Lassen Sie mich noch eine Anmerkung machen zu dem sehr häufig vorgetragenen Argument, die Industrie, die Forschung - um es mit Namen zu nennen, Monsanto - würden ja ganz bewusst sozusagen an den wichtigen Forschungsvorhaben der Welt vorbeiforschen, sondern ausschließlich für ihren kommerziellen Bereich. Warum ist das so, warum reden denn die Leute über einen Monopolisten Monsanto? - Weil wir diese Unternehmen, die wirklich ihre Macht gnadenlos ausüben, wie das in anderen Bereichen zum Beispiel Microsoft auch macht, zugelassen haben. Die haben wir am Ende erst ermöglicht dadurch, dass wir kleinen mittelständischen Unternehmen in Deutschland, die vorher unter einem sehr scharfen gesetzlichen Vollzug standen, die observiert worden sind, die einen Mittelstand aufrechterhalten haben, durch unsere Gesetzgebung den Hahn abgedreht haben. Und heute wundern wir uns darüber, dass Monopolisten wie Monsanto entstanden sind, und beschweren uns darüber. Das ist die Doppelzüngigkeit, die ich hier höre.

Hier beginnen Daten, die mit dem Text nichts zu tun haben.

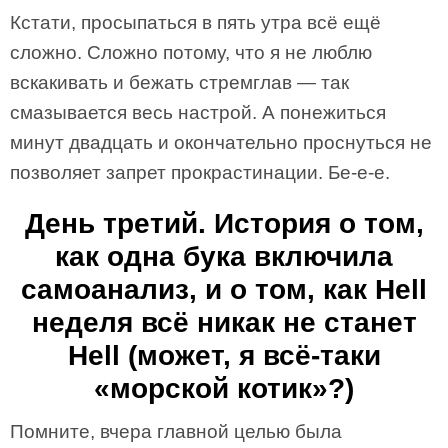
Кстати, просыпаться в пять утра всё ещё
сложно. Сложно потому, что я не люблю
вскакивать и бежать стремглав — так
смазывается весь настрой. А понежиться
минут двадцать и окончательно проснуться не
позволяет запрет прокрастинации. Бе-е-е.
День третий. История о том,
как одна бука включила
самоанализ, и о том, как Hell
неделя всё никак не станет
Hell (может, я всё-таки
«морской котик»?)
Помните, вчера главной целью была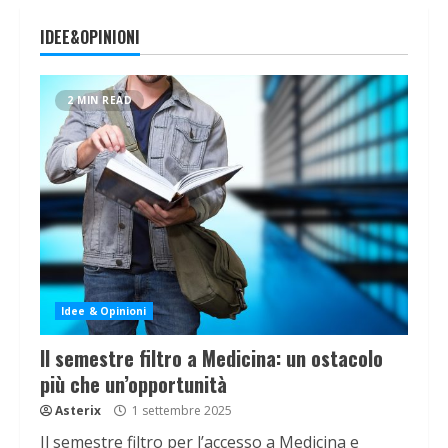
IDEE&OPINIONI
2 MIN READ
Idee & Opinioni
Il semestre filtro a Medicina: un ostacolo
più che un’opportunità
Asterix
1 settembre 2025
Il semestre filtro per l’accesso a Medicina e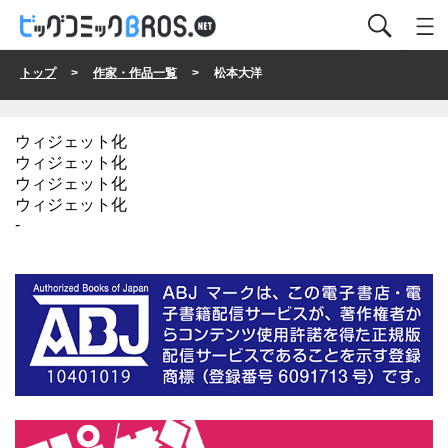
トップ
>
作家・作品一覧
> 松本大洋
ウィジェット化
ウィジェット化
ウィジェット化
ウィジェット化
-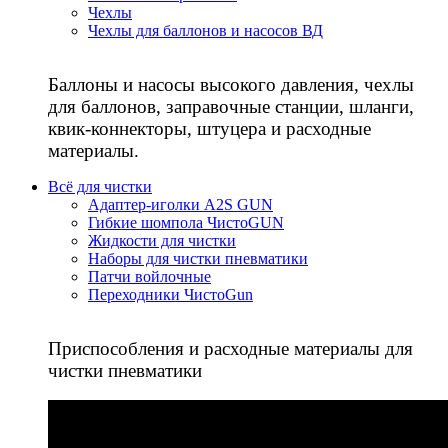
Чехлы
Чехлы для баллонов и насосов ВД
Баллоны и насосы высокого давления, чехлы
для баллонов, заправочные станции, шланги,
квик-коннекторы, штуцера и расходные
материалы.
Всё для чистки
Адаптер-иголки A2S GUN
Гибкие шомпола ЧистоGUN
Жидкости для чистки
Наборы для чистки пневматики
Патчи войлочные
Переходники ЧистоGun
Приспособления и расходные материалы для
чистки пневматики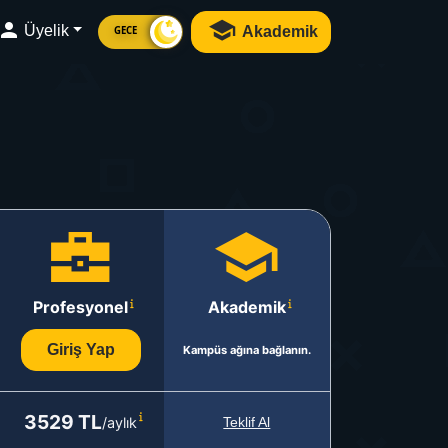
Üyelik
Akademik
GECE
Profesyonel
Akademik
Giriş Yap
Kampüs ağına bağlanın.
3529 TL
/aylık
Teklif Al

Hätten wir mit unseren mittelständischen Unternehmen vernünftig auf eine kontrollierte Gentechnik gesetzt, mit denen man auch Ziele hätte vereinbaren können, die durchaus der Allgemeinheit gedient hätten, dann wäre Gentechnik heute in ganz anderen Fragen nicht in der Lebensmittelproduktion einsatzfähig. Wir haben das hier im Land mit unserer Debatte unterbunden. Ich glaube, dass wir damit nicht nur unseren kleinen mittelständischen Unternehmen einen Bärendienst erwiesen haben, sondern am Ende haben wir mit dieser Politik Monsanto erst ermöglicht. Darum sollten Sie mal darüber nachdenken, ob das in die richtige Richtung geführt hat.

(Beifall bei der CDU)

(Minister Dr. Christian von Boetticher)

Ich danke dem Herrn Minister. Weitere Wortmeldungen liegen nicht vor. Ich schließe die Beratungen.

Es ist beantragt worden, über den Antrag Drucksache 16/2646 in der Sache abzustimmen. Wer zustimmen will, den bitte ich um das Handzeichen. Gegenstimmen? - Stimmenthaltungen? - Damit ist der Antrag Drucksache 16/2646 mit den Stimmen der Fraktionen von BÜNDNIS 90/DIE GRÜNEN, SPD und der Gruppe des SSW gegen die Stimmen der Fraktionen von CDU und FDP mehrheitlich angenommen.

(Beifall bei SPD, BÜNDNIS 90/DIE GRÜ- NEN und SSW)

Ich rufe Tagesordnungspunkt 26 auf:

Einheitliche Sozialstaffel für Kindertageseinrichtungen

Antrag der Fraktion BÜNDNIS 90/DIE GRÜNEN Drucksache 16/2859

Antrag der Fraktion BÜNDNIS 90/DIE GRÜNEN Drucksache 16/2669 (neu)

Wird das Wort zur Begründung gewünscht? - Das ist nicht der Fall.

Mit der Drucksache 16/2859 wird beantragt, den Beschluss des Landtags über die Ausschussüberweisung des Antrags Drucksache 16/2669 aufzuheben und über den in modifizierter Fassung vorgelegten Antrag Drucksache 16/2669 (neu) in der Sache abzustimmen. Ich lasse über diesen Antrag vorab abstimmen. Wer so beschließen will, den bitte ich um das Handzeichen. - Gegenprobe! - Enthaltungen? - Das ist einstimmig so beschlossen.